A probabilistic context-free grammar (PCFG) extends a standard CFG by assigning a conditional probability to each production rule. The probability of a parse tree is the product of the probabilities of all rules used in the derivation. For an ambiguous sentence, the PCFG selects the parse tree with the highest probability, providing a principled approach to disambiguation. PCFGs also define a probability distribution over strings, making them generative models of language.
Formal Definition
q(A → α) = P(α | A) for each rule A → α ∈ R
Constraint: ∑α q(A → α) = 1 for each A ∈ N
P(tree t) = ∏r ∈ t q(r)
P(sentence w) = ∑t: yield(t)=w P(t)
The probability of a sentence is the sum of the probabilities of all its parse trees. The most likely parse for a sentence w is argmaxt P(t | w) = argmaxt P(t), since all parses generate the same w. The Viterbi parse can be found efficiently using the probabilistic CYK algorithm, and the inside-outside algorithm computes the total string probability and marginal probabilities of constituents.
Parameter Estimation
PCFG rule probabilities are typically estimated from a treebank using maximum likelihood estimation: q(A → α) = count(A → α) / count(A). When treebank data is unavailable, the inside-outside algorithm (a special case of EM) can estimate parameters from unannotated text.

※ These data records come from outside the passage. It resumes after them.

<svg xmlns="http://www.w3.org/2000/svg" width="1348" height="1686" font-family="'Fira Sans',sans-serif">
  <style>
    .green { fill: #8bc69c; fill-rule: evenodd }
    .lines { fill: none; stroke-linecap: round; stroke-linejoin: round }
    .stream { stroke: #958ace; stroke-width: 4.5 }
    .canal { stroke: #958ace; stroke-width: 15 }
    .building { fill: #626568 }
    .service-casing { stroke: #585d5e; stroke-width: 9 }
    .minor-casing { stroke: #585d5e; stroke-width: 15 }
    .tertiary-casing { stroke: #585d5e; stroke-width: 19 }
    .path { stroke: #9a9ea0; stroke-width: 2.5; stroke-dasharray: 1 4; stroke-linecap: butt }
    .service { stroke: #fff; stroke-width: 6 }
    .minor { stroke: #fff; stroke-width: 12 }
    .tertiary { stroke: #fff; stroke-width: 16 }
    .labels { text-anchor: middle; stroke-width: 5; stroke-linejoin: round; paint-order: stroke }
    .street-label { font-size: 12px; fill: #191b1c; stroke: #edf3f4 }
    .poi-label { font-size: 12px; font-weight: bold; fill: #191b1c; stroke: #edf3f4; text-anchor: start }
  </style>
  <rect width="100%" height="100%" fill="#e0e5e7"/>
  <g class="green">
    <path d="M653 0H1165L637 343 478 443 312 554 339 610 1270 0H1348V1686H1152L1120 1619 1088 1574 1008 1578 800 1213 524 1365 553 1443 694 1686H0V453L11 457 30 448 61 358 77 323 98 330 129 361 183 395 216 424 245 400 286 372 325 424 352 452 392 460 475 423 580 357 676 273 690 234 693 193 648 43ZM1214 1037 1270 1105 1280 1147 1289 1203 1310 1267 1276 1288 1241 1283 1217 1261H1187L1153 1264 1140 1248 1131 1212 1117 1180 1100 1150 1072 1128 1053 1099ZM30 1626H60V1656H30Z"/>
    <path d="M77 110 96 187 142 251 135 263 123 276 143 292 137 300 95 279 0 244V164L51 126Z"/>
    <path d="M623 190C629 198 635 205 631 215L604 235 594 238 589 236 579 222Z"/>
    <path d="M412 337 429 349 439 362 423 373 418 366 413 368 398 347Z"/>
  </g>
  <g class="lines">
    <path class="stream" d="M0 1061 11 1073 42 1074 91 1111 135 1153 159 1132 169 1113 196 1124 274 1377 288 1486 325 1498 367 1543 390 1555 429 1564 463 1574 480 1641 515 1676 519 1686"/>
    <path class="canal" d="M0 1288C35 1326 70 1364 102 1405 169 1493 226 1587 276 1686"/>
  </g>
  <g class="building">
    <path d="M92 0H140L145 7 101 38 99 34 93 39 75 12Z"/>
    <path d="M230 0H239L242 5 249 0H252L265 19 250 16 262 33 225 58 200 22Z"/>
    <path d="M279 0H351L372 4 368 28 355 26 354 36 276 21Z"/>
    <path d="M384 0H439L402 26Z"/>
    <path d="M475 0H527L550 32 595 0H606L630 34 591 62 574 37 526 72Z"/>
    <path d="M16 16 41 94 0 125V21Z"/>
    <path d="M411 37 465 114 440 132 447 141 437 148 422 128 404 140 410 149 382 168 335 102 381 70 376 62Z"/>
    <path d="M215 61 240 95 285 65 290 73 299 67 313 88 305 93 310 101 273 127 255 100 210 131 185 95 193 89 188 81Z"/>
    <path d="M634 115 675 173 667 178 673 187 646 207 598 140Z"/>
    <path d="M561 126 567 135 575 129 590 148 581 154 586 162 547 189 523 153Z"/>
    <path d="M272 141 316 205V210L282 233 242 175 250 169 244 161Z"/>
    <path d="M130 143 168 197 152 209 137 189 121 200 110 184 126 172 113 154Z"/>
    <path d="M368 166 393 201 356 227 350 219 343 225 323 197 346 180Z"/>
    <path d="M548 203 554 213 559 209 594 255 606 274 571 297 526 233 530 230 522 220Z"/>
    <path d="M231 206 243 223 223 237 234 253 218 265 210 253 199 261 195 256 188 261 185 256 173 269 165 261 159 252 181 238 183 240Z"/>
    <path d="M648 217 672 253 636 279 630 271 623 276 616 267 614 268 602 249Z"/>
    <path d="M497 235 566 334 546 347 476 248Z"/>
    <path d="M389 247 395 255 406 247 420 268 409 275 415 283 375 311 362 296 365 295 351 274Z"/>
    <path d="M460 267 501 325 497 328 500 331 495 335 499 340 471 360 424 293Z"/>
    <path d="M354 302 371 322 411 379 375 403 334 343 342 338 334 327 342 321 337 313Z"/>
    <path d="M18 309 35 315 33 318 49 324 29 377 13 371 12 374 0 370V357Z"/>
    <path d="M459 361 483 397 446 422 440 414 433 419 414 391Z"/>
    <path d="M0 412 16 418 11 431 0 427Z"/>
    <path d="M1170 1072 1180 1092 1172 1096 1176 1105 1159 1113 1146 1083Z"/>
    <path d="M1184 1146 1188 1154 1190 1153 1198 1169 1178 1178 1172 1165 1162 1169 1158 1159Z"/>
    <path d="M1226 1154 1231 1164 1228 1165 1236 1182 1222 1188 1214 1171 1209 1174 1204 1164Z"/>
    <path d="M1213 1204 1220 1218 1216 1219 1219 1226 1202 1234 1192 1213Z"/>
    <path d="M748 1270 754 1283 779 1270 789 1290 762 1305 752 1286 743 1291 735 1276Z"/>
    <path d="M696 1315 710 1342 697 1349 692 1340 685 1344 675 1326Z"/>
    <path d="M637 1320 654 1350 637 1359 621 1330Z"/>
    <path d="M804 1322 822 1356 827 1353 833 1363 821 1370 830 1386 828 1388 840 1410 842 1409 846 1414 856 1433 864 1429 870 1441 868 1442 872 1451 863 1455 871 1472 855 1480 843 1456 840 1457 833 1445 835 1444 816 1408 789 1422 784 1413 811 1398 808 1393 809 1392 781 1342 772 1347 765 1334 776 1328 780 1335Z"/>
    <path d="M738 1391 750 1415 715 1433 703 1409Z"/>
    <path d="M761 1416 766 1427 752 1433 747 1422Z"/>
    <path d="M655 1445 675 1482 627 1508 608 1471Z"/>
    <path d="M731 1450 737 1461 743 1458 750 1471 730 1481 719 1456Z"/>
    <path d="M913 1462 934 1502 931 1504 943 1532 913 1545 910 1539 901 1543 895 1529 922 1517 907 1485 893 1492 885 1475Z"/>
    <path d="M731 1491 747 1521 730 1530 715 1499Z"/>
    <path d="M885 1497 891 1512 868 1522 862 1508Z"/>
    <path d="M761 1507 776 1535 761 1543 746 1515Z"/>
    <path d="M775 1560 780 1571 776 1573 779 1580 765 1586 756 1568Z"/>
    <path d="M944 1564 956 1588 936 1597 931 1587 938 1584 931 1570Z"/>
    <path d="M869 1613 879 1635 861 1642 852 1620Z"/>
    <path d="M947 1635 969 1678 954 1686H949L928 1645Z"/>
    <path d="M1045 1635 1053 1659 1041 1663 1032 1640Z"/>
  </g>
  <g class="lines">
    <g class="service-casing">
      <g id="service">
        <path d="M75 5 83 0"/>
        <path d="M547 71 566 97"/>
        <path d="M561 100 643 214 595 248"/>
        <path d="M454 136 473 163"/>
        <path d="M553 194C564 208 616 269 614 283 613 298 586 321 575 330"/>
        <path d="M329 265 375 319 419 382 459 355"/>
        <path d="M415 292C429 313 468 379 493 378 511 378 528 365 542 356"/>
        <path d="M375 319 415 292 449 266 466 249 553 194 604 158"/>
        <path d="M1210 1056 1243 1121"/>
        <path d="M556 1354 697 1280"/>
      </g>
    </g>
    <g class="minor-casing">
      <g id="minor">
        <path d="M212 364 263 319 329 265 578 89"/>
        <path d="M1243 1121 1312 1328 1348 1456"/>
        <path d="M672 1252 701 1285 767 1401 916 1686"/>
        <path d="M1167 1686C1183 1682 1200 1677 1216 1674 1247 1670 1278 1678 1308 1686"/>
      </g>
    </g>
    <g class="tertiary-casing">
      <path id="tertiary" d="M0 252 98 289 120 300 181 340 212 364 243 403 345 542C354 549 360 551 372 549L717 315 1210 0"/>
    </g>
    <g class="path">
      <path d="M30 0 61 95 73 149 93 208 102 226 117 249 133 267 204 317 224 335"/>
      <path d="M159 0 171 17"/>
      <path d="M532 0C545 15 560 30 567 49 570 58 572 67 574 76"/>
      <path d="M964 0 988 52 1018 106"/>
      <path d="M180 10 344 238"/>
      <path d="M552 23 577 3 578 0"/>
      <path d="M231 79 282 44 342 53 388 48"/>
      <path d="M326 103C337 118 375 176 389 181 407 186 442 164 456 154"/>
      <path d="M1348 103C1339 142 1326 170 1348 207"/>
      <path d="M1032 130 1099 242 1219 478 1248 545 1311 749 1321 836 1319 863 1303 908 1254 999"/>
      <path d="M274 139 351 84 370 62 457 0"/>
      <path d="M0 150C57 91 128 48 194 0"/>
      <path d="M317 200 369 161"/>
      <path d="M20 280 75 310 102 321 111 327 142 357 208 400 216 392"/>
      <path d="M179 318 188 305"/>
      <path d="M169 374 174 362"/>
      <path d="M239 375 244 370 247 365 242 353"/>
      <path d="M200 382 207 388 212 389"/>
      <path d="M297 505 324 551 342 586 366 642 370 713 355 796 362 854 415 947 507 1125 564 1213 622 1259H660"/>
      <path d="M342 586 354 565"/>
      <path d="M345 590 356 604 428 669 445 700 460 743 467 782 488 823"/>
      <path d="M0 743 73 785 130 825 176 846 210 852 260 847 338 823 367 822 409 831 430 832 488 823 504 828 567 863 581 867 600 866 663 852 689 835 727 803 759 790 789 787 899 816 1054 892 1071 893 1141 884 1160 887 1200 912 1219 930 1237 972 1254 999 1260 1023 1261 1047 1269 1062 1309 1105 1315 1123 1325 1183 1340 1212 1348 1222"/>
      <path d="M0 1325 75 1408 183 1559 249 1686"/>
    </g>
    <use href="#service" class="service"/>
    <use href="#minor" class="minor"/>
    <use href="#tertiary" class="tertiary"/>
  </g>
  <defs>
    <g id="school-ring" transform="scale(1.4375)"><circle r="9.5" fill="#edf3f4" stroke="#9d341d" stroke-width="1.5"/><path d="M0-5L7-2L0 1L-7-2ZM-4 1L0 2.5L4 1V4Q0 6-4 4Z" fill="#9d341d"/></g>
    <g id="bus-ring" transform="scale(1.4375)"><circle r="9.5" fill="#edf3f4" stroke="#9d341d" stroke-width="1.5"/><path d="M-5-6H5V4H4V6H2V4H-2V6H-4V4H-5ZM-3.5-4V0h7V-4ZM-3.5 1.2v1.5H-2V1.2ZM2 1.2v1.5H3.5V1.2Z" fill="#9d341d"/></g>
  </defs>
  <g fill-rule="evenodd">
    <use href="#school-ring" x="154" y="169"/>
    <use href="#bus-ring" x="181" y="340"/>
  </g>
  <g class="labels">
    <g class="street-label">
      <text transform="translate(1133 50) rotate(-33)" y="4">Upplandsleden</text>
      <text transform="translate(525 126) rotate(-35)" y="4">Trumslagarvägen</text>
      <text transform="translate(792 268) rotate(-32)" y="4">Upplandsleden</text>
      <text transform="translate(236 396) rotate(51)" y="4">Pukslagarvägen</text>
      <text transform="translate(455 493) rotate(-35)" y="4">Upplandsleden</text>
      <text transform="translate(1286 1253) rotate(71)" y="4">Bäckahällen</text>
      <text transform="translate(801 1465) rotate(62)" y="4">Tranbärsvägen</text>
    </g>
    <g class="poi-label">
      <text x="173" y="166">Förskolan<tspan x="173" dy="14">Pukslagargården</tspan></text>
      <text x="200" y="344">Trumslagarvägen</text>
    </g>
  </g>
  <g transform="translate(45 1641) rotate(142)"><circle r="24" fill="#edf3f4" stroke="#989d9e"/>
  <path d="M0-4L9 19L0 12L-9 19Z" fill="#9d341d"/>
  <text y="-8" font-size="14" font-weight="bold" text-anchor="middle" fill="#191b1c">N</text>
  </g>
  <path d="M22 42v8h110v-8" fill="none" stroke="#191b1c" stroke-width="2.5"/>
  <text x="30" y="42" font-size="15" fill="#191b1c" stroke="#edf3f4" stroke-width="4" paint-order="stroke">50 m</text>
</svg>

However, vanilla PCFGs have significant limitations: they assume context-free independence between rules, which means they cannot capture lexical preferences, structural dependencies, or the tendency of certain constructions to co-occur.
Extensions
Major extensions include lexicalized PCFGs (Collins, 1997; Charniak, 1997) that condition rule probabilities on head words, parent-annotated PCFGs (Johnson, 1998) that refine nonterminals with parent information, and latent-variable PCFGs (Matsuzaki et al., 2005; Petrov et al., 2006) that automatically learn fine-grained nonterminal subcategories. These extensions dramatically improve parsing accuracy, with the Berkeley Parser achieving over 90% F1 using split-merge latent-variable training. PCFGs remain foundational in computational linguistics even as neural approaches have become dominant.